Your task is to copy every line below that contains the word "success".

——————————

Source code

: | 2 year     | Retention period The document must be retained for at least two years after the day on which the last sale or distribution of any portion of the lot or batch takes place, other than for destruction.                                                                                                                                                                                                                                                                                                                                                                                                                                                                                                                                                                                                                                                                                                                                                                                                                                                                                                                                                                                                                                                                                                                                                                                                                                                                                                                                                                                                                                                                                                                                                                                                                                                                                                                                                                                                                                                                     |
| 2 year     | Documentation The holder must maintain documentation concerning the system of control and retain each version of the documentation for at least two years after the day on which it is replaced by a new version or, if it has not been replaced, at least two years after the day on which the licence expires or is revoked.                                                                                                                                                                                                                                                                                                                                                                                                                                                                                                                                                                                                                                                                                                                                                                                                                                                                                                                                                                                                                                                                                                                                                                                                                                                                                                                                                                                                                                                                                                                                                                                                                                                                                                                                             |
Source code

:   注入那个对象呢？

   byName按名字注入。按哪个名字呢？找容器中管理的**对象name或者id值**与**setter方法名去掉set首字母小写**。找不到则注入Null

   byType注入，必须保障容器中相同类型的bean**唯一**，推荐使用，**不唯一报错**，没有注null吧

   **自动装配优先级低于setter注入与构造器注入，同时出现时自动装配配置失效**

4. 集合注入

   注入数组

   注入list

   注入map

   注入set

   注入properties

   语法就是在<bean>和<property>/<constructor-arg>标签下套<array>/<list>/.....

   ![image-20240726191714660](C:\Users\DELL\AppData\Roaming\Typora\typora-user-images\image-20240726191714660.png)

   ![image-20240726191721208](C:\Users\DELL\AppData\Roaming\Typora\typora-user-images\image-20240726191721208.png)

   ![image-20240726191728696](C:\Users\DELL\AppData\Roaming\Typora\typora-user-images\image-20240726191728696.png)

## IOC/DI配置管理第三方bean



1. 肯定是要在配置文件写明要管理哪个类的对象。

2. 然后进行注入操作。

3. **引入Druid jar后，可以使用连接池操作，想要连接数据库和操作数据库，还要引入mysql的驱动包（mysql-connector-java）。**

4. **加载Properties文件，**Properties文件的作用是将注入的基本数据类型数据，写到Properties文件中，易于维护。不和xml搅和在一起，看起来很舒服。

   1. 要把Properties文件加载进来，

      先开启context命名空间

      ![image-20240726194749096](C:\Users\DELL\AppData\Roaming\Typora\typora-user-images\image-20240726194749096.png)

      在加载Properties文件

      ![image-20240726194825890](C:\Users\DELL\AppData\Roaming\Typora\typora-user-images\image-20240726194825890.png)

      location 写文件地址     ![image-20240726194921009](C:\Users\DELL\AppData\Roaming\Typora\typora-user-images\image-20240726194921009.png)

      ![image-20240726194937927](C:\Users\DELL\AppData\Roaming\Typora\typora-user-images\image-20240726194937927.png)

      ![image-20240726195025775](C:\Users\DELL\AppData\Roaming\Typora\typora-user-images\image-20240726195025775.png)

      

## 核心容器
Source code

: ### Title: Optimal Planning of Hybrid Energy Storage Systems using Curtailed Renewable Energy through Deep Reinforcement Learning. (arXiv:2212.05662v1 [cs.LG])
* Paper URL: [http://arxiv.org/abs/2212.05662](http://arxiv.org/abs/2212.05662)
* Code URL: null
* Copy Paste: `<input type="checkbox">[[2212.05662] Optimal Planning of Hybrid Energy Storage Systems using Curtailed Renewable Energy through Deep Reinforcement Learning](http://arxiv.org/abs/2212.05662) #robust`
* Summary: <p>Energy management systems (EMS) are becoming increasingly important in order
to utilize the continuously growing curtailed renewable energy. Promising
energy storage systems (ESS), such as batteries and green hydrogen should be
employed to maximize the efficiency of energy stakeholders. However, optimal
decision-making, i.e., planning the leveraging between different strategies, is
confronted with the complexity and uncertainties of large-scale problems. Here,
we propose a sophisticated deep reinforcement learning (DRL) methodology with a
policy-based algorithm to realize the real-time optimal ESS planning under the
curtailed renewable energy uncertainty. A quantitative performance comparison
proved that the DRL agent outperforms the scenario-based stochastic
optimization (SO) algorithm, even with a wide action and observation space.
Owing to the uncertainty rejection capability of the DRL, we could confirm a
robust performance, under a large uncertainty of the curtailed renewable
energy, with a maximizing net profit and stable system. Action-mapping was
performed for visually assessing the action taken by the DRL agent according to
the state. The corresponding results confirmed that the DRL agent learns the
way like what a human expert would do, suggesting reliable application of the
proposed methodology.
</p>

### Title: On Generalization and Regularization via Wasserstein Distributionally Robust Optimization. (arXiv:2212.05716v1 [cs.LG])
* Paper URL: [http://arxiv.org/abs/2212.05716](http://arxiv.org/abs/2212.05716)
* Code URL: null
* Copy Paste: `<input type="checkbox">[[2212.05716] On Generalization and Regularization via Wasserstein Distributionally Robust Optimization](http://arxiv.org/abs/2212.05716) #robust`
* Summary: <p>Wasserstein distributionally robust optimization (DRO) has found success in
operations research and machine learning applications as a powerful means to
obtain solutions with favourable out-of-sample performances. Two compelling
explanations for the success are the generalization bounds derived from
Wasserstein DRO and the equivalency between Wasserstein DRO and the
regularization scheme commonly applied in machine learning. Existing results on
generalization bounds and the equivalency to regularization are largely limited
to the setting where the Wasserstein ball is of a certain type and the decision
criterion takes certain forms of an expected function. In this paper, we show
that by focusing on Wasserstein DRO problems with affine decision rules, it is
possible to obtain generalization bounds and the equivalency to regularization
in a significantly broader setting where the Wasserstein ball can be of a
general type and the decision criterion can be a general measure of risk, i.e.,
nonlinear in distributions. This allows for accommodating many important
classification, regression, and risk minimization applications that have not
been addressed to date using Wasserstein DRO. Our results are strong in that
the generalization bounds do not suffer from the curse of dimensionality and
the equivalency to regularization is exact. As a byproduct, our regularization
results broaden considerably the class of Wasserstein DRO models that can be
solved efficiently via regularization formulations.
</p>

——————————

* **Answer box**:
* Summary: <p>Wasserstein distributionally robust optimization (DRO) has found success in
explanations for the success are the generalization bounds derived from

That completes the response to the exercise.